Investigators are convinced that they have identified most, if not all, of the people responsible for last month's murder of a British exchange student here but are still at a loss as to the motive of the crime.
Meredith Kercher, 22, was found November 2 with her throat slashed in the house she shared in Perugia with three other girls.
Three people are currently in custody in connection with her murder: Kercher's 20-year-old American roommate Amanda Marie Knox; the roommate's 24-year old Italian boyfriend Raffaele Sollecito; and 21-year-old Ivory Coast national Rudy Hermann Guede.
Although investigators are in the dark in regards to the motive, they said the forensic evidence they have gathered against the three suspects is rock solid.
In an 18-page report released on Wednesday, police said their investigation and the evidence ''proved a direct relationship between the suspects and the victim and the presence of the suspects in the apartment at the time of the attack on Meredith''.
The report also said that the crime had been committed by ''two or more people who had access to the apartment and thus did not need to break in''.
Police are convinced that Knox and Sollecito were the ones who tried to thoroughly clean the scene of the crime, to the point that only one of Knox's fingerprints had been found in an apartment where she had lived for months.
This based on the fact that two empty bottles of bleach were found in Sollecito's apartment which his maid told police were not the same brand she always used there.
Police also found a large kitchen knife in Sollecito's kitchen which had the victim's DNA on the blade and Knox's DNA on the handle.
Knox's blood was also found in the bathroom she shared with the victim which police suspect was left from a nosebleed after the apartment was cleaned, indicating she was there after the murder.
An examination of Sollecito's computer revealed that it had not been used just before and after the estimated time of death, from 9pm to 2am on the night between November 1 and 2, thus contradicting the student's claim that he had been working alone on his thesis that night.
Police also have a footprint left in Kercher's blood which matched the size and make of sneakers owned by Sollecito.
The evidence against Guede, who fled to Germany after the murder, from where he was extradited this month, included the fact that police found his bloody fingerprint on Kercher's pillow and his DNA in the toilet at the scene of the crime and in a vaginal swab of the victim.
Guede has admitted being at the scene of the crime but denies any involvement and claims he saw the killer.
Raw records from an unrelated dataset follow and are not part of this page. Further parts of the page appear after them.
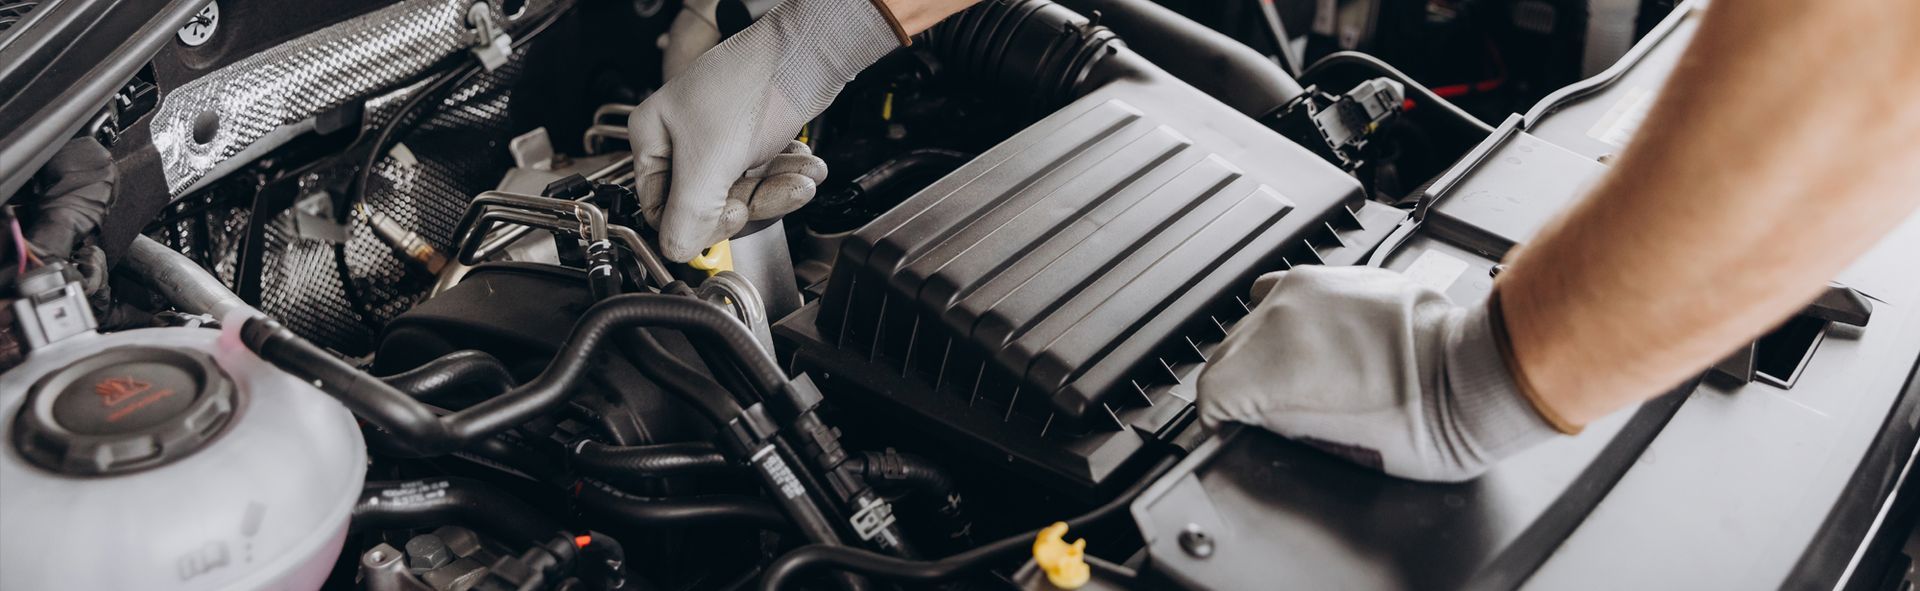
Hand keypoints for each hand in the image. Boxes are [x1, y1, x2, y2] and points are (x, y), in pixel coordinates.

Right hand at [629, 0, 900, 261]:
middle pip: (709, 204)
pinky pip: (764, 177)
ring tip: (802, 177)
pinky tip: (804, 165)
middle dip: (754, 202)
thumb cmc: (749, 85)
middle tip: (777, 193)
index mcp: (654, 140)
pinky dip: (788, 175)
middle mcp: (682, 141)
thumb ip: (688, 214)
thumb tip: (677, 251)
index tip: (731, 217)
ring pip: (744, 192)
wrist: (804, 55)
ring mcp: (718, 142)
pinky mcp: (751, 141)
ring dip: (778, 189)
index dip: (697, 222)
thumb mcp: (709, 162)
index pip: (660, 209)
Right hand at [1196, 265, 1561, 481]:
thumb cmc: (1425, 420)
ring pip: (1250, 320)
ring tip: (1290, 378)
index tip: (1230, 429)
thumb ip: (1277, 423)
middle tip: (1265, 414)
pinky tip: (1312, 344)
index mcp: (1275, 362)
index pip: (1211, 390)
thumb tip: (1255, 415)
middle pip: (1225, 353)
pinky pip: (1286, 296)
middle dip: (1238, 386)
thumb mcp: (1334, 446)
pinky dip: (1287, 321)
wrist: (1474, 377)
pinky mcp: (1334, 276)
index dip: (1218, 419)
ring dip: (1258, 349)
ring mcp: (1308, 289)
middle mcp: (1283, 315)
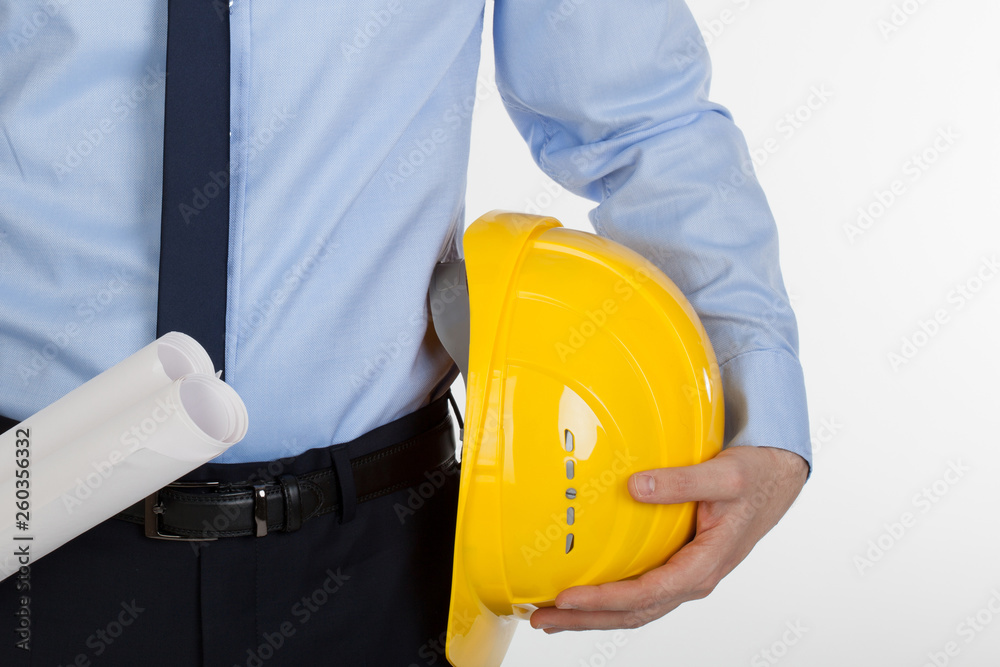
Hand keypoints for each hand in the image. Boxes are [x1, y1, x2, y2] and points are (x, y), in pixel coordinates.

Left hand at [529, 445, 808, 632]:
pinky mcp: (677, 565)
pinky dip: (609, 598)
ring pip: (635, 608)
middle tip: (542, 618)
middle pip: (633, 612)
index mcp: (704, 565)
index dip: (605, 599)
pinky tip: (583, 592)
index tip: (568, 597)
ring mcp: (685, 575)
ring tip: (550, 615)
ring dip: (593, 615)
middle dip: (586, 620)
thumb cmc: (755, 478)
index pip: (647, 593)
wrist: (777, 479)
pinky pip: (640, 591)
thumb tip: (635, 486)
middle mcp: (693, 579)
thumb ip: (681, 482)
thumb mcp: (724, 475)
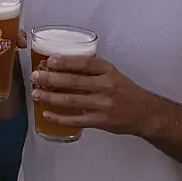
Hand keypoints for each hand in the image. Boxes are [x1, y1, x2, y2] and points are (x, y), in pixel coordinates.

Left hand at [30, 55, 157, 136]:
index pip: (85, 63)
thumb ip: (93, 68)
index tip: (50, 60)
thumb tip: (65, 59)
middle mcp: (106, 86)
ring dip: (51, 97)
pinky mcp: (100, 121)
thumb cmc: (125, 91)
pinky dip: (60, 118)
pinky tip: (47, 114)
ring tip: (36, 93)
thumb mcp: (113, 73)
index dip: (66, 61)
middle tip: (36, 76)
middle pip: (74, 82)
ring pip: (72, 101)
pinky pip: (76, 120)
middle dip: (51, 79)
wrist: (145, 113)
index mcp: (108, 71)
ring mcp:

A preliminary hearings judge last week denied him bail on the grounds that his testimony was ''contradictory, incomplete, unlikely and illogical''.
Similar arguments were used to deny bail to Knox and Sollecito at the end of November.
In the first days of the investigation police also arrested Democratic Republic of Congo national Diya 'Patrick' Lumumba, 38, but he was released November 20 after no evidence was found to implicate him in the murder, except testimony by Knox who later retracted her statements.
The release of the long-term Perugia resident and pub operator coincided with the Guede's arrest in Germany.